Page text ->
·····
The language of “hard-working families” is rolled out again, just to reiterate the distinction – as if it needs to be repeated louder. As Jack Monroe called it: “The callous indifference wrapped up in paternalistic crumbs and gaslighting nonsense, I just can’t today…”
The boss of Iceland today tells us that some food banks are rejecting donations of potatoes and root vegetables because people ‘can’t afford the energy to boil them.’ As you repeat this sentence you are reminded that the Chancellor’s wife is reportedly richer than the Queen. In fact, the hedge-fund Chancellor and his wife share a property portfolio that is collectively worth around £10 million.
The Economics of Extraction
But if we live in a country pockmarked by extreme poverty and disfigured by inequality, it is one in which the very idea of progress away from those conditions is absent. The idea of ‘exploitation’ is instead prevalent and all-pervasive. It’s just accepted as a normal and inevitable part of our world.
This idea of permanently extracting energy from people and places, plundering communities and regions is an essential part of our thinking, or certainly the thinking imposed on us. Colonisation is coming home.
The extractivist economy does not just destroy nature and plunder natural resources, this process is part of the imperial mindset. Ecological destruction and colonisation are intertwined, they are inexorably connected. Climate crisis is manifold destiny. But we are playing catch-up with the stories we are told.
In Uncommon Wealth, Britain and the Aftermath of Empire by Kojo Koram the author explores the dynamic between the world of former colonies and Britain. He describes a “boomerang effect” by which what Britain did to its colonies, it is now doing to itself.
·····
Dataset excerpt ->
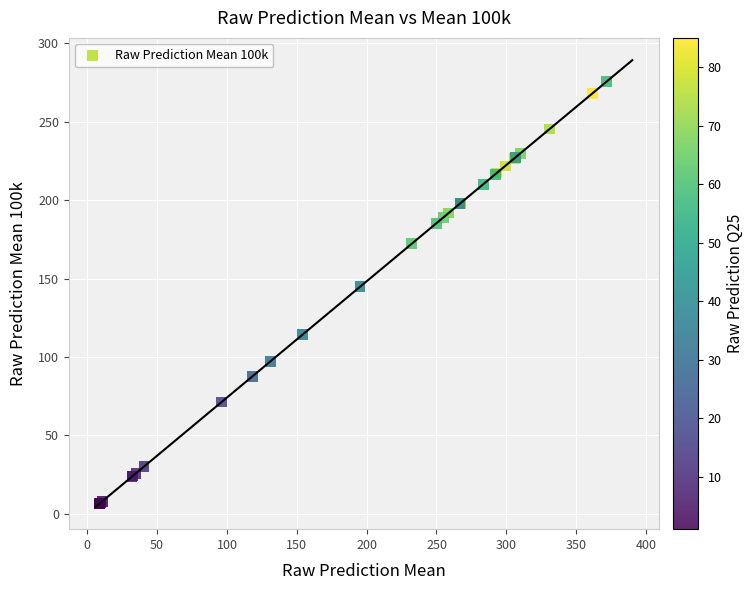

What Y value in the scatter plot is closest to 140?

144.8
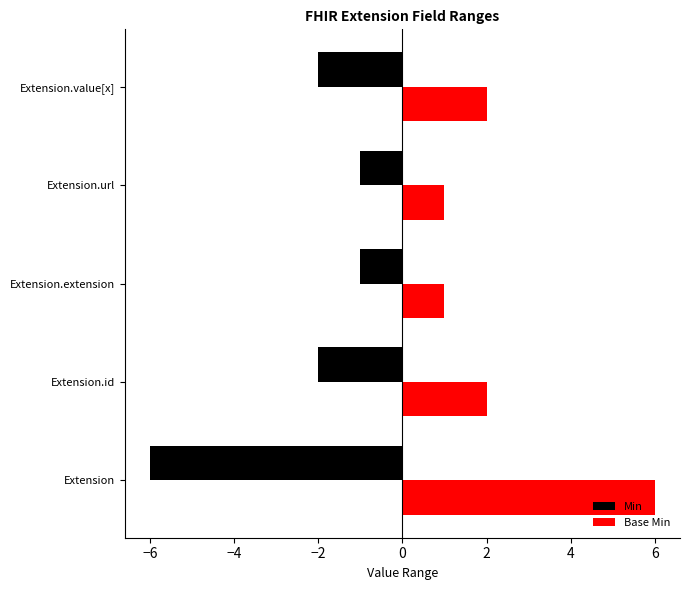

How many groups of bars are there?

5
·····
Task requirements ->
A: Transcribe everything in the article on extraction and empire from "The language of" down to "around £10 million.".
B: Pick up the article on extraction and empire after its last sentence and keep writing it.

Set of answers ->
A:
The language of “hard-working families” is rolled out again, just to reiterate the distinction – as if it needs to be repeated louder. As Jack Monroe called it: “The callous indifference wrapped up in paternalistic crumbs and gaslighting nonsense, I just can’t today…”
The boss of Iceland today tells us that some food banks are rejecting donations of potatoes and root vegetables because people ‘can’t afford the energy to boil them.’ As you repeat this sentence you are reminded that the Chancellor’s wife is reportedly richer than the Queen. In fact, the hedge-fund Chancellor and his wife share a property portfolio that is collectively worth around £10 million.

B:
Reviewing Koram’s book Eric Rauchway writes (‘Pirates of the Metropolis’): “In his elegantly constructed book, Koram is principally concerned to establish that economic development does not work as we were promised. It used to be common to claim that, with time, former colonial possessions would follow a path to modernity and move beyond gross inequality, internal strife and burdensome debt to resemble the prosperous and stable societies of their erstwhile imperial masters. Instead, he notes, history has moved in the other direction, with Britain becoming ever more like the nations of the global South. Moreover, this result has come not from incident but from concerted and intentional action; the undermining of sovereignty is not merely something the colonizers have done to the colonized, but rather what great private wealth has done to all nations, working its way from the periphery to the centre. “Innovations that are implemented for capitalist accumulation in the ‘Third World’, don’t tend to stay there”, Koram writes. The empire used to justify itself with the story that it was helping the colonies to become like the metropolis. Instead, Koram observes, the metropolis has become ever more like the colonies.”
This palpable sense is of, not just decline, but progress removed.
Beholding all of this, what do those who support the Union think? What point of threshold do you have as you watch slack-jawed as the Britain that you urged us all to cling to declines into a new barbarism? What part of being ruled by spivs and toffs and gangsters appeals? This is a challenge for Scottish nationalists too, who, within and outwith government support Freeports for example.
Will there be a reckoning for any of this?
The idea of Britain as a broad-shouldered entity, a source of stability in hard times is now so laughable it’s absurd it was ever put forward. But it was. While you can stare with incredulity at people who would still want to be part of this, the onus must be on the Yes movement to also create an alternative prospectus that can hold appeal because it is significantly different from the chaos that surrounds us.